Ah! would that there was like decision for Christ, The. Seed; would that the instincts the affections of God’s people were as true to Him as were those of Sarah to her son of promise. Christ alone no rival, no sharer a His honor; Christ alone! He is supreme—in all things give Him the pre-eminence. How would such a spirit relieve our weighted Christianity from its burden of legality, ritualism, and the family of the bondwoman, and rid the tent of their mocking and their ridicule as we make our feast in the honor of our Isaac, our Laughter, our Jesus! How would such a spirit empty our hearts of the rivals of the Lord and fill our souls with His glory! How would the legal spirit flee were Christ’s place truly regarded. Christians, what are own spiritual instincts for Christ?
“Tell me, ye that desire to be under the law, do ye not hear the law? For it is written, that Abraham had two sons, the one by a bond maid, the other by a freewoman. But he who was of the bondwoman was born after the flesh; but he of the freewoman was by promise. Which things are an allegory..... Now we, brethren, as Isaac was, are the children of promise. But as then he that was born after the flesh, persecuted him that was born after the Spirit, even so it is now. Nevertheless, what saith the Scripture? Cast out the bondwoman and her son; for the son of the bondwoman shall not be heir with the son of the freewoman. So then, brethren, we are not children of the bondwoman, but of the free. Stand fast therefore, in the liberty wherewith Christ hath made us free, and be not entangled again with the yoke of bondage.” (See Gal. 4:1919My little children, of whom I travail in birth again until Christ be formed in you, (Galatians 4:19)―5:6.)
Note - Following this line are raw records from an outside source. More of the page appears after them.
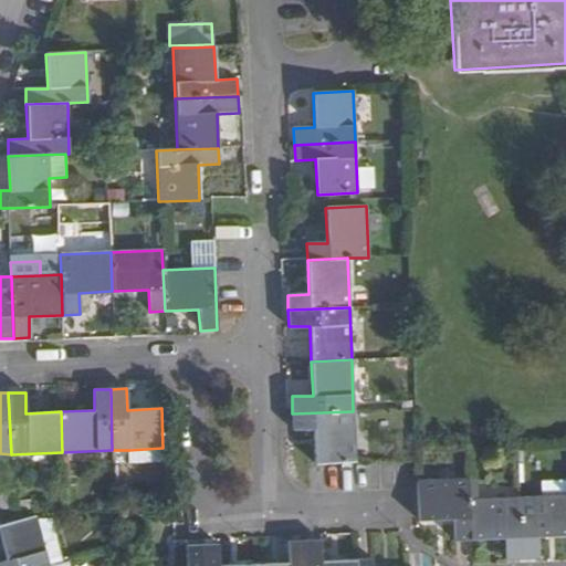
[(315,463),(355,462),(353,411),(292,413),(293,429),(314,429),(315,463)]
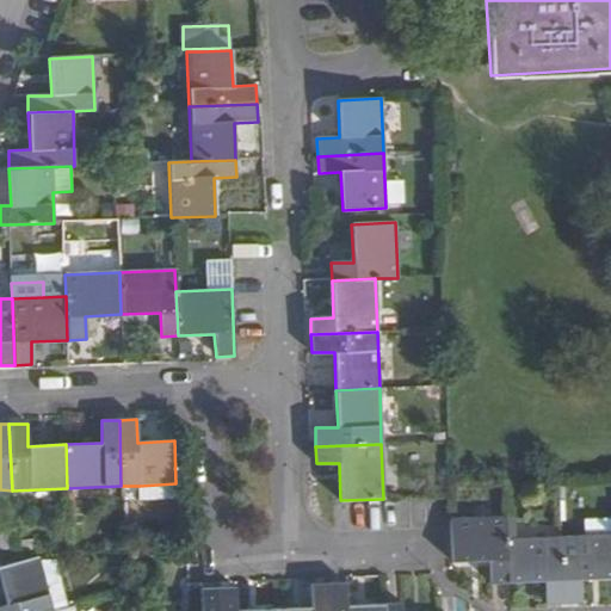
[(176,483),(140,486),(140,500),(177,498),(176,483)]
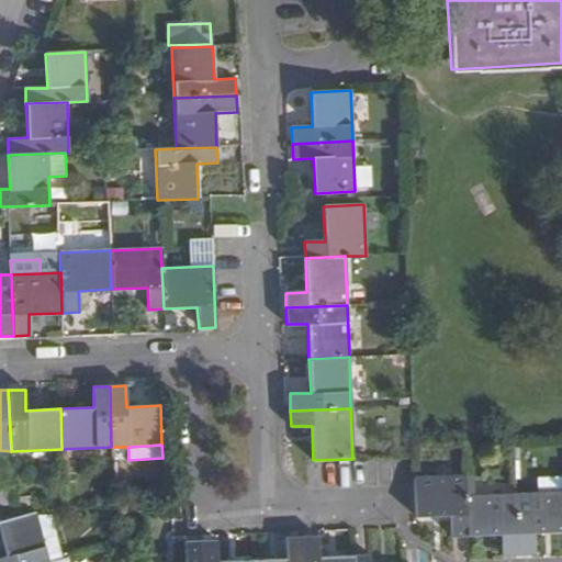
[(465,496),(465,475),(414,478),(415,518),(450,516),(451,538),(468,537),(465,496)]
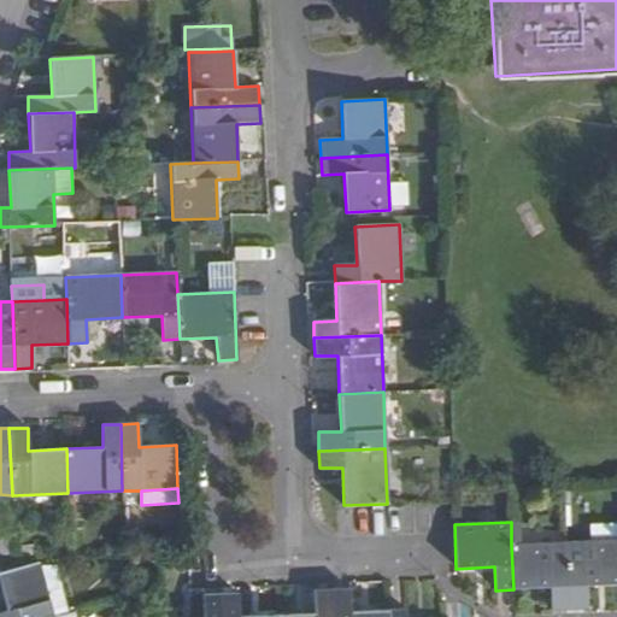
[(0,554),(11,554),(10,536),(0,536),(0,554)]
Cast out legal efforts, cast out every idea that makes little of Christ; and all that makes anything of self good or bad, does but mock at Christ. Away with these Ishmaels, let Isaac have his place, which is the sole place. There never can be terms between Christ and the law, the Spirit and the flesh, grace and works, faith and doings. Out, all these contrary things must go from the heart. And if they are banished from the hearts, they will be ousted from the tents of God’s people. There will be no temporizing with the spirit of ritualism, which is a denial of Christ’s supremacy, and a substitution of priests and sacrifices for His priesthood, His sacrifice; no temporizing with sensuous worship, which is but the effort of man to produce goodness pleasing to God out of what pleases our own eyes, ears, and senses, and which thereby leaves Christ out, and mocks at His place, which never can be a divided, but is the sole and only place.
May we all have the true spiritual instincts, and though we may, like Sarah, have been slow of heart to believe, let us now, since we know Christ, be jealous for His honor, as was she for that of Isaac.